PS Do you have some kind of account for tips? I would be more than happy to donate a bit to provide further incentive to maintain and develop this repository.

aveysov commented 6 years ago

Also, this just may be due to the fact that my model is just binary classification, and for random data it is very confident in one class...

gmalivenko commented 6 years ago

Hello, @aveysov.

How are you using a IlgSimplifiedNormalized class? As I can see there is nn.Dropout,

        self.classifier = nn.Sequential(
            nn.Linear(num_skip1+num_skip2+num_skip3+num_skip4, 1024),
            nn.ReLU(True),
            nn.Dropout(p=0.5),
            nn.Linear(1024, num_classes),
        )

May be a high error rate is caused by nn.Dropout(p=0.5)? Do you call your_model.eval() before convertation?

snakers4 commented 6 years ago

How are you using a IlgSimplifiedNormalized class?

Please see the snippet below.
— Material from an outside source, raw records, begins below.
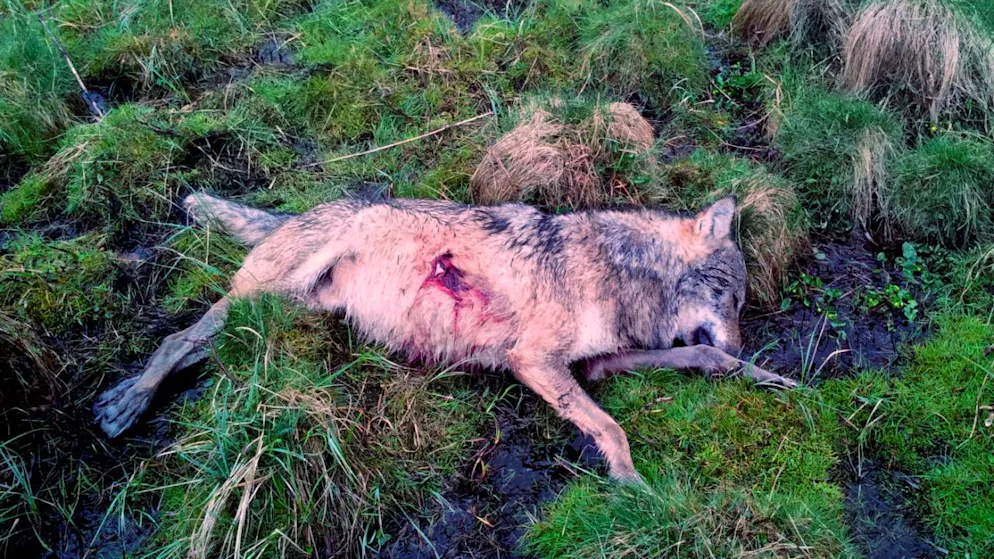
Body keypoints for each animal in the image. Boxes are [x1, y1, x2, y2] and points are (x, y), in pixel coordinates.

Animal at [94, 193, 795, 480]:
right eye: (733, 299)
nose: (741, 342)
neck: (623, 271)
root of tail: (301, 210)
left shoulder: (594, 365)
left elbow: (697, 354)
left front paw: (768, 376)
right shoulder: (531, 360)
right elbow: (614, 428)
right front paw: (633, 487)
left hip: (286, 310)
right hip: (261, 299)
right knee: (180, 340)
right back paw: (127, 401)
Inception4Cadene - is just the above inception4 original code. IlgSimplifiedEnsemble - is just the above model.

import keras  # work around segfault
import sys
import numpy as np
import torch.nn.functional as F

import torch
import torch.nn as nn
from torch.autograd import Variable

sys.path.append('../pytorch2keras')
from converter import pytorch_to_keras

# import my models the same way as in training loop 
from Inception4Cadene import inceptionv4
from IlgSimplifiedEnsemble import IlgSimplifiedNormalized

if __name__ == '__main__':
    max_error = 0
    for i in range(2):
        inception4 = inceptionv4(num_classes=1000, pretrained='imagenet')

        model = IlgSimplifiedNormalized(inception4,
                                        num_classes=2,
                                        num_skip1=256,
                                        num_skip2=256,
                                        num_skip3=256,
                                        num_skip4=512,
                                        num_filters=256,
                                        num_fmap=11)        

        saved_weights = '../some_folder/some_weights.pth.tar'

        print("=> loading checkpoint '{}'".format(saved_weights))
        checkpoint = torch.load(saved_weights)
        model.load_state_dict(checkpoint['state_dict'])
        print("=> loaded checkpoint (epoch {})"
              .format(checkpoint['epoch']))        

        model.eval()

        input_np = np.random.uniform(0, 1, (4, 3, 299, 299))
        input_var = Variable(torch.FloatTensor(input_np))
        output = model(input_var)

        k_model = pytorch_to_keras((3, 299, 299,), output)

        pytorch_output = output.data.numpy()
        keras_output = k_model.predict(input_np)

        error = np.max(pytorch_output - keras_output)
        print(error)
        if max_error < error:
            max_error = error

    print('Max error: {0}'.format(max_error))

Do you call your_model.eval() before convertation?

Yes, of course, I do, see the snippet above.

May be a high error rate is caused by nn.Dropout(p=0.5)?

Well, in this case - binary classification + random image that really may be the case, but afaik dropout is disabled when you use .eval().